Esta tarde he llevado a la familia a casa de Jon para nuestra reunión anual del curso del 83 de St Andrews, una celebración supuestamente divertida que esperaba que me pudiese animar un poco. No hay lugar mejor que la inmensa azotea de Jon, que da a la parte de Highgate del parque y, después de este verano frío, adusto y por lo general húmedo, hemos tenido la suerte de que hiciese un día despejado en el que brillaba el sol. Sólo al caer la tarde se sentía en el aire y en las sombras que estamos entrando en un período «entre estaciones», lo cual siempre me inspira una sensación de nostalgia. Otro verano que se va, y sólo queda un número finito de ellos; tanto logrado, tanto sin resolver.

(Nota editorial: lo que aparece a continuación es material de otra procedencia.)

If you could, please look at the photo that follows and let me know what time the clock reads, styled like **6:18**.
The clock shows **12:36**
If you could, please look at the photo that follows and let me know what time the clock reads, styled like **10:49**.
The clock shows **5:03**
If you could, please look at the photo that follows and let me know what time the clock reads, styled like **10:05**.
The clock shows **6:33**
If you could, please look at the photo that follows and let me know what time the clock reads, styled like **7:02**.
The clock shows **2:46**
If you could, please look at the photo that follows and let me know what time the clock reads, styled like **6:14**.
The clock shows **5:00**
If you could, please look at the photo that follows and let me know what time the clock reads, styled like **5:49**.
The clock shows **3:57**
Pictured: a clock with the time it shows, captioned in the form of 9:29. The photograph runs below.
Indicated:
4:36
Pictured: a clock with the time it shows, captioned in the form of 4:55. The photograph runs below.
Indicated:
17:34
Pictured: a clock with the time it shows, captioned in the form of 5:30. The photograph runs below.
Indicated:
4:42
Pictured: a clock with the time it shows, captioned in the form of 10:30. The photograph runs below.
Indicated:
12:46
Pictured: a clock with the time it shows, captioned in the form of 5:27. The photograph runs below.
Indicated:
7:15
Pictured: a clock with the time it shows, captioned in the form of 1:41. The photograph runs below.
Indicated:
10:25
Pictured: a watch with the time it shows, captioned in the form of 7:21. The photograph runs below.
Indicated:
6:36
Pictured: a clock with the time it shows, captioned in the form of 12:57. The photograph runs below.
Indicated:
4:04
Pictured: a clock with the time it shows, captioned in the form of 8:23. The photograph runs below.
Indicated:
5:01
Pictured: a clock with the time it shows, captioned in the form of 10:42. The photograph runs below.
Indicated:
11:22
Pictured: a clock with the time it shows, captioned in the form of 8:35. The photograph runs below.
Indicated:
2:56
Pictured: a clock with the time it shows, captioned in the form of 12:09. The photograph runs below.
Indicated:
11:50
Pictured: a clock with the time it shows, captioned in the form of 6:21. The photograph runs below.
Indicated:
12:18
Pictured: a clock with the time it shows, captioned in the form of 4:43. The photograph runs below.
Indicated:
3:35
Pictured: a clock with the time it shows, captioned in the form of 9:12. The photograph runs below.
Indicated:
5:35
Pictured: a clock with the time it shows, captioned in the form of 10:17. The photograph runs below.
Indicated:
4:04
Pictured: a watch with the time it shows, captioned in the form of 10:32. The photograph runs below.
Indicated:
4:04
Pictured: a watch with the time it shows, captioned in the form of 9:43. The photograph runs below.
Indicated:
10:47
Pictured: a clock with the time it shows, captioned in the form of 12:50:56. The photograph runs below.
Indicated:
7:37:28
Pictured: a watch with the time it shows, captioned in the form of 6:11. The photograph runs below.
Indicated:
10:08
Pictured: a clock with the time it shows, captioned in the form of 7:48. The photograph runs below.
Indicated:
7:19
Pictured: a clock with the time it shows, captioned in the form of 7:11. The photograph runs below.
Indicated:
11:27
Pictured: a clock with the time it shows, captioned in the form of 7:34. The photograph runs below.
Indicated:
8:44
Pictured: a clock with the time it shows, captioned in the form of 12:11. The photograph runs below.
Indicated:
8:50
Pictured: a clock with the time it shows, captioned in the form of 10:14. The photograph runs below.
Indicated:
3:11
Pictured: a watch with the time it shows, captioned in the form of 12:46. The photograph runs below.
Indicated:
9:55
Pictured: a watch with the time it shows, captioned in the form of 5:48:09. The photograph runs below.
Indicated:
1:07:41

La gran diferencia de este año, por supuesto, ha sido la ausencia de Robert, por no hablar de la de Malena. Claro que, de todos, yo era el que estaba más unido a él. Hoy parecía como si nadie de los presentes quisiera hablar de Robert, y además diría que él, en cierto modo, se había ido distanciando de todos ellos. Ha sido una ausencia más que añadir a nuestras filas ya de por sí muy diezmadas, entre que Donald y Kate levantaron campamento y se fueron a Boston, y Duncan a Costa de Marfil. Sin olvidar lo del pobre Edmond, por supuesto. No creo haber dejado que se me notara mucho la preocupación, sino que me he comportado como suelo ser y he estado bastante conversador. No obstante, hoy nos ha faltado ese brillo social, esa facilidad para pasar a tratar temas que se escapen de lo trillado. Hemos hablado demasiado de dolencias menores, e incluso más del puto golf. Por quien más lo he lamentado ha sido por Livy, aunque lo ha sabido llevar con mucha elegancia.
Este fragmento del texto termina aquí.